Week 1: Introduction

Getting started

Acquaintances

About me
About you
About the course

Course goals

Attain basic programming fluency in R
Use R to:
- Manipulate and summarize data
- Apply statistical techniques to learn from data
Strengthen your skills at:
- Making data-based insights to real-world problems
- Communicating findings clearly
- Assessing strength of statistical arguments

About R

Prehistory: the S language
- S was developed by John M. Chambers at Bell labs in the 1980s
- Focus was on data analysis and graphics
- S version 3 was released alongside the influential book Statistical Models in S (1992) by Chambers and Trevor Hastie (a highly influential statistician in the area of statistical and machine learning)
- S was proprietary software distributed by Bell, later commercialized as S-PLUS
Development of R
- R is a free open-source implementation of S
- It was written by Ross Ihaka and Robert Gentlemen at the University of Auckland

Languages for modern data science

Contemporary landscape

Highly multi-lingual enviornment for practicing data scientists today: Python, R, Julia, etc.
Relative strengths of R
- Popularity in the field of statistical reasearch (in some more applied sub-fields, like AI and Machine Learning, Python is ascendant)
- Open-source extensions (“libraries”) include leading frameworks for data manipulation and visualization, and also for cutting edge new methodologies
Relative weaknesses of R
- Speed and performance
- Weak native object orientation

Glimpse of R in action

Example: R package download counts

Getting the data from `cranlogs`

We will work with data from various sources this semester
In this example, I will look at data related to download counts for a few R packages from CRAN (the most popular repository for open-source extensions in R)
I do not expect you to understand all this code
Goal is just to highlight the efficiency with which R can handle data-analysis tasks

Getting some data about package download counts

library(cranlogs)

# list a few popular R packages
packages <- c("ggplot2", "dplyr", "cranlogs", "DT", "OncoBayes2")

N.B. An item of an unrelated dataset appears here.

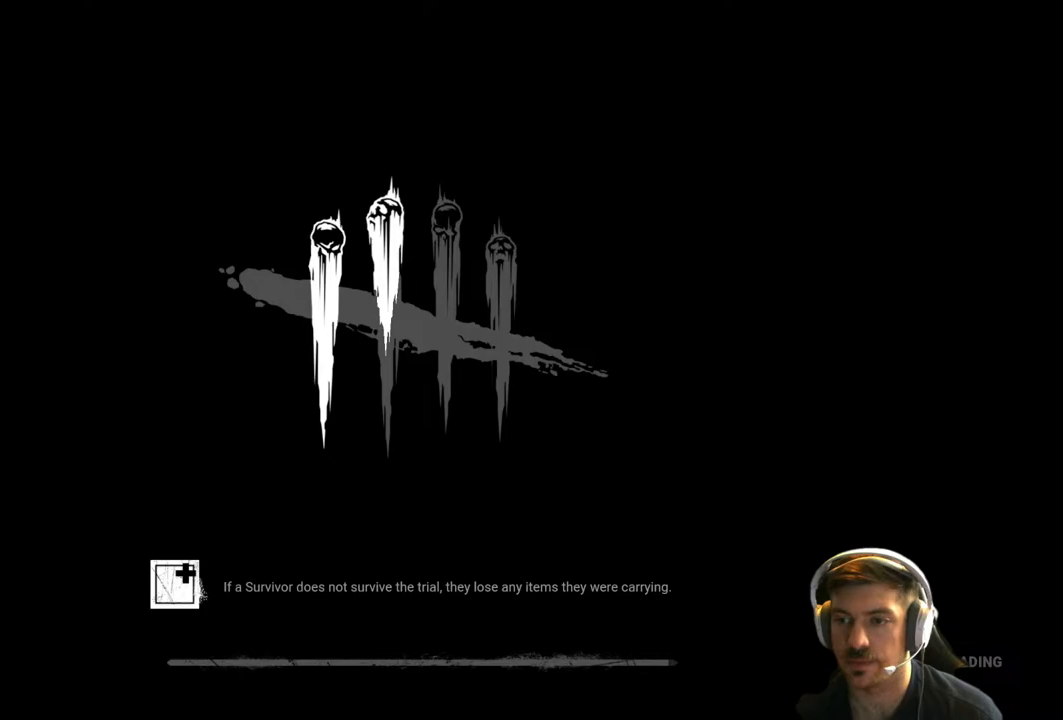
{"buttons": ["A"], "left_stick": "center", "right_stick": "center", "events": [[400, "A", "down"]]}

# use the packageRank package function cranDownloads to 
# get some data about download counts in the past year
download_counts <- cranlogs::cran_downloads(
  packages = packages,
  from = "2025-01-01", to = "2025-08-22"
)

Example: R package download counts

Examine the data

Use the DT interface to DataTables.js for a paginated printout of the raw data

library(DT)
DT::datatable(download_counts, options = list(pageLength = 8))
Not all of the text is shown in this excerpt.